Mudanças libertárias espalham-se pelo mundo
Tanto que as igrejas puseram em surdina sua oposição e a Academia Suíça de Ciências Médicas reconhece que um médico deve levar em conta a vontade de seu paciente — respeitando, por exemplo, sua decisão de morrer e trazendo-lhe ajuda [4].
Holanda, Bélgica, Suíça, estado norte-americano de Oregon (que autoriza o suicídio medicamente assistido desde 1994). O exemplo destes Estados, que permitem a seus cidadãos morrer em dignidade estimula outros, cada vez mais numerosos, a liberalizar suas legislações. Pelo menos, reconhecendo aos enfermos o direito de recusar cuidados médicos.
Outros vão mais longe: nos EUA, os Estados da Califórnia e Vermont preparam-se para legalizar o suicídio assistido.
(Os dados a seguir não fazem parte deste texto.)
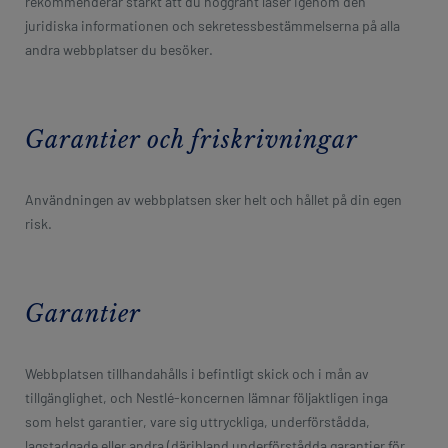
rekommenderar starkt att du noggrant läser igenom den
juridiska informationen och sekretessbestämmelserna på alla
andra webbplatser du besöker.
Garantier och friskrivningar
Användningen av webbplatsen sker helt och hållet på din egen
risk.
Garantier
Webbplatsen tillhandahålls i befintligt skick och i mån av
tillgänglighet, och Nestlé-koncernen lämnar följaktligen inga
som helst garantier, vare sig uttryckliga, underförstådda,
lagstadgade eller andra (däribland underförstådda garantier för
No Reino Unido, a Câmara dos Lordes começou a debater, em 2005, a possibilidade de introduzir dispositivo semelhante na legislação. A Espanha não pune mais a eutanásia ativa quando os “critérios de minúcia” são respeitados.
Outros — é o caso da França e Alemanha — persistem em sua resistência e recusa. “Mais cedo ou mais tarde”, avalia o Dr. Sobel, o sopro da História e a vontade dos povos os levarão a raeconhecer o direito de todos a decidir sobre sua morte. Exatamente como acabaram legalizando a contracepção e a interrupção voluntária de gravidez. O direito de morrer em dignidade é fundamental, humanamente compreensível, socialmente aceitável, politicamente defensável. Portanto, onde está o problema?”